A.b also defined a small set of standardized device classes. These included monitors, keyboards, "locators" (pointing devices like mice and joysticks), battery monitors, and "text devices" (modems, etc.). Depending on how much intelligence the device needed, the interface in the device could leave almost all of the work to the driver. This allows A.b to scale down to price points low enough for devices like mice.
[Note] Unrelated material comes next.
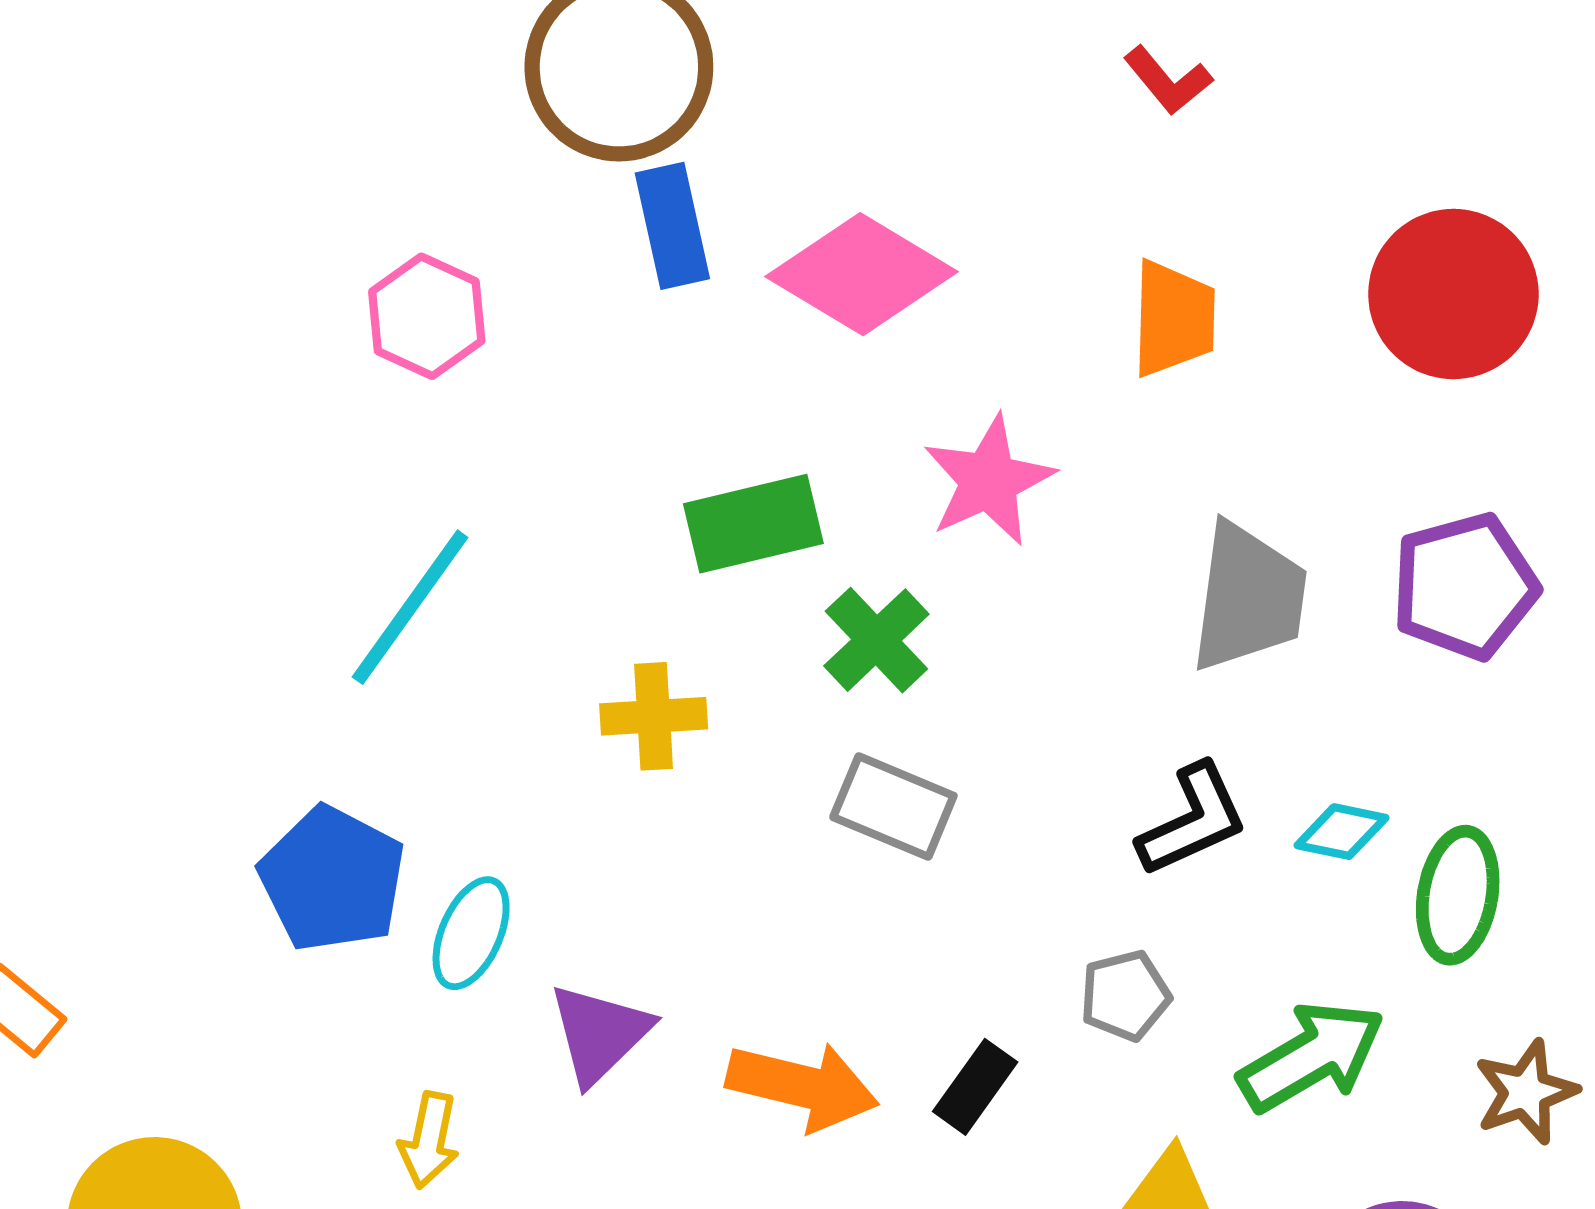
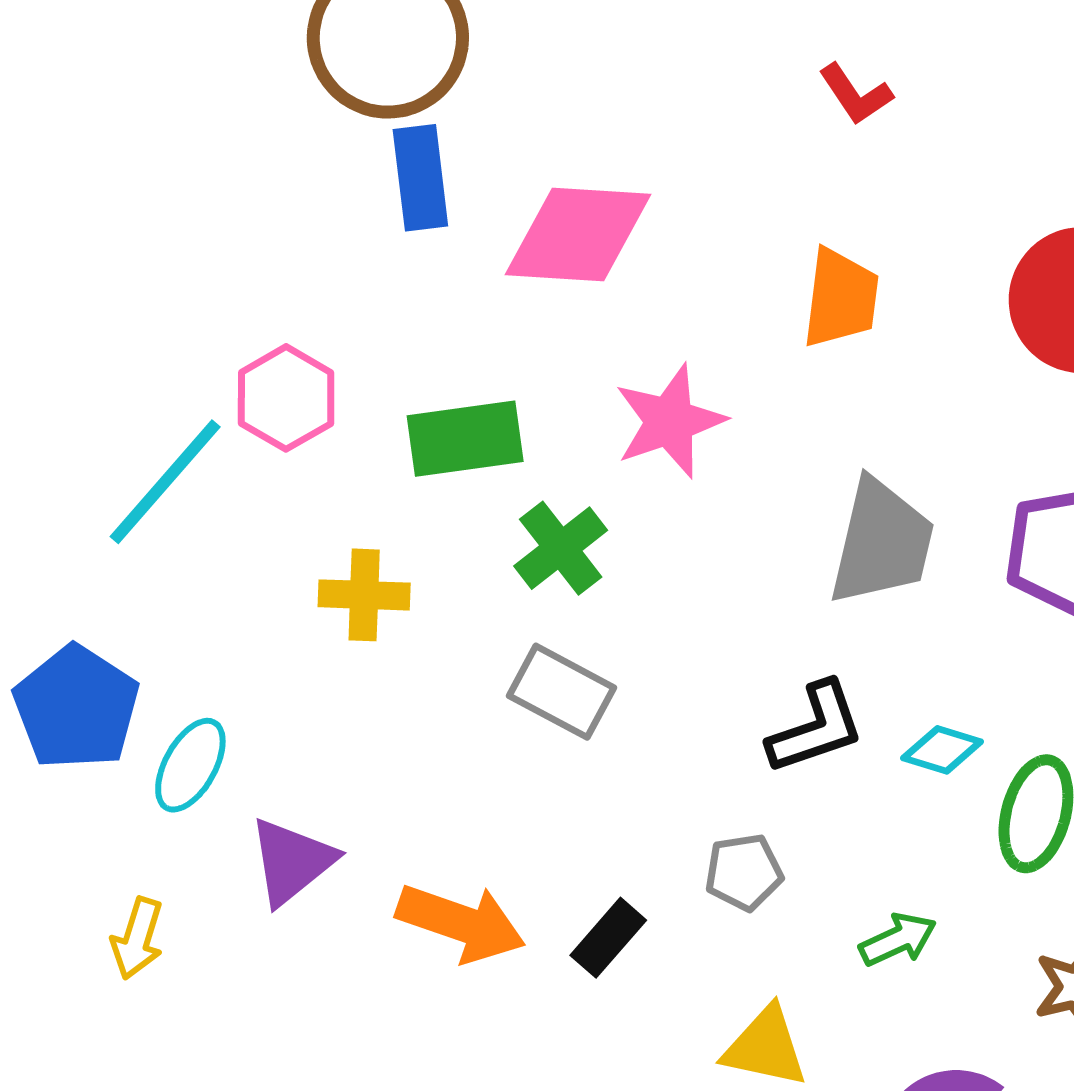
pink diamond: (862, 274) -> (578, 234), turned -33
pink hexagon: (427, 316) -> (286, 398), moved
green arrow: (1311, 1057) -> (898, 940), size x0.6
Although A.b mice and keyboards have been available (in limited fashion) for some time, the only serious attempt to use the system was by the VESA group. They needed a standardized bus for communicating device abilities between monitors and computers, and selected I²C because it required only two pins; by re-using existing "reserved" pins in the standard VGA they could implement a complete A.b bus (including power). A number of monitors with A.b connectors started appearing in the mid-1990s, notably those by NEC, but this was at about the same time USB was being heavily promoted and few devices were available to plug into them. The bus remained the standard way for a monitor to communicate setup information to the host graphics card for a few years, before being superseded by newer standards like DVI.

Compared to USB, A.b has several advantages. One is that any device on the bus can be a master or a slave, and a protocol is defined for selecting which one a device should use under any particular circumstance. This allows devices to be plugged together with A.b without a host computer. For instance, a digital camera could be plugged directly into a printer and become the master. Under USB the computer is always the master and the devices are always slaves. In order to support the same sort of device-to-device connection, USB requires additional support in the dual-role devices in order to emulate a host and provide similar functionality. Another advantage of A.b is that devices can be strung together into a single daisy-chain—A.b can support, but does not require, the use of hubs. This can reduce cable-clutter significantly.

On the downside, A.b is much slower than USB. Had IEEE 1394 (also known as FireWire) been widely available at the time, a computer with both A.b and FireWire would have been an attractive solution for all speed ranges. As it was, USB fit neatly into the niche between the two. With USB soon included in the standard motherboard control chips from Intel, A.b was pushed out onto the low-end and quickly disappeared.